§ **WHAT YOU ARE ASKED TO DO**
Rewrite the material from the line with "sample cell 6:19." up to and including the line with "Entry: 9:07", putting "image" in place of "photo" and keeping everything else the same. Give only those lines, without the pictures.

§ **DATASET ROWS**
------

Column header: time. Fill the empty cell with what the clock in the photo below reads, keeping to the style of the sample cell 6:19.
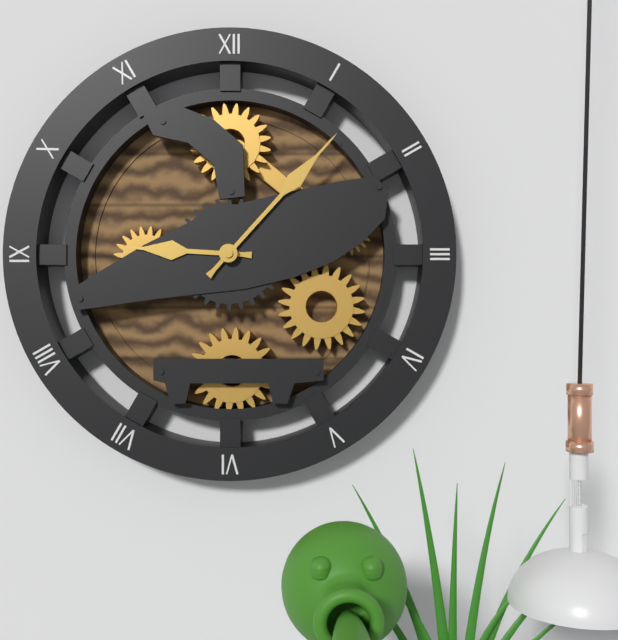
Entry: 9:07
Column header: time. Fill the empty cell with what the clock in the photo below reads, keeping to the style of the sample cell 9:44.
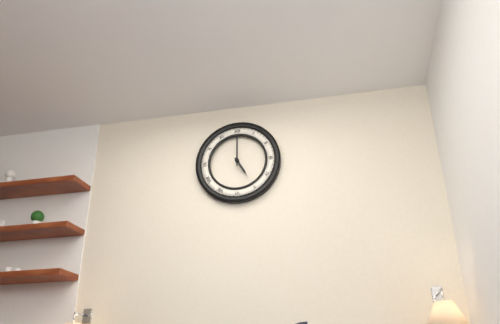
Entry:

------

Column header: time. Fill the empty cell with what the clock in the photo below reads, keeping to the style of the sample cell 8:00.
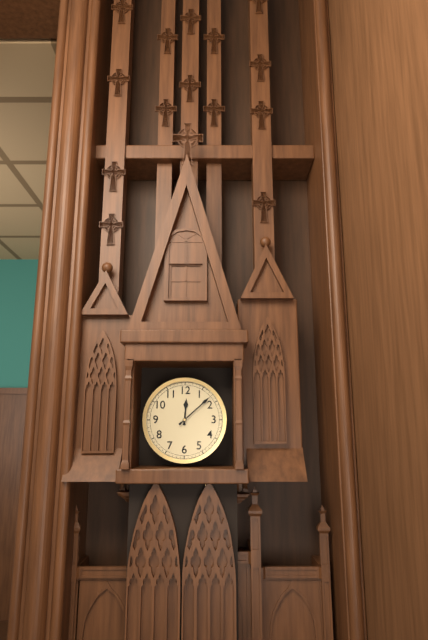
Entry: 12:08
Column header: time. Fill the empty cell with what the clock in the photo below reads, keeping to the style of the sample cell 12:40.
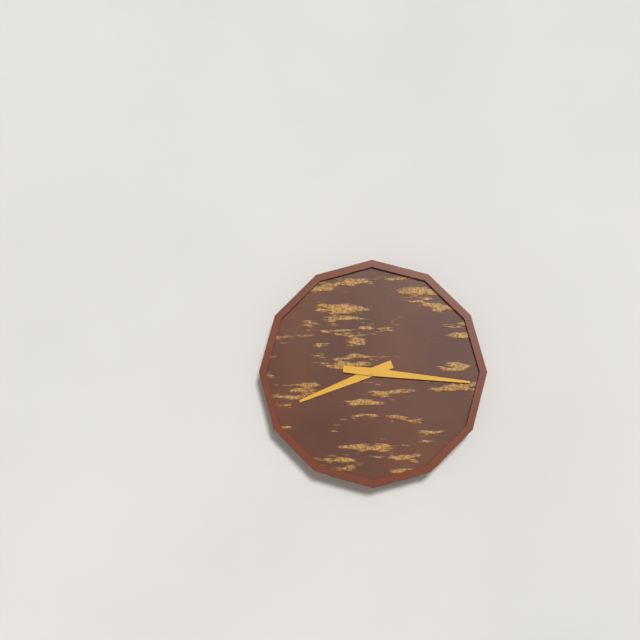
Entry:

------

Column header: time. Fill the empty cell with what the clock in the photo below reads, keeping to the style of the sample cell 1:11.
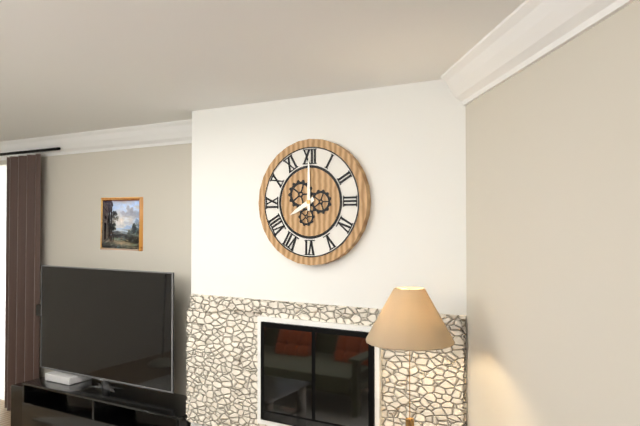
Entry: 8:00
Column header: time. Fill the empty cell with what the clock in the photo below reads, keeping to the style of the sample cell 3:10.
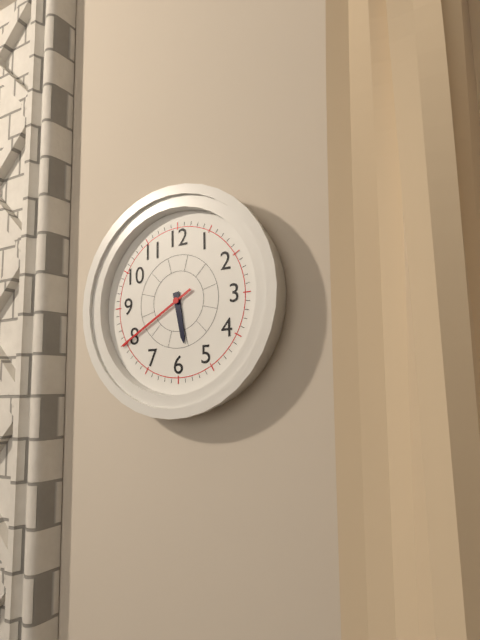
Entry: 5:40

------

§ **SOLVED EXERCISE**
Column header: time. Fill the empty cell with what the clock in the image below reads, keeping to the style of the sample cell 6:19.
Entry: 9:07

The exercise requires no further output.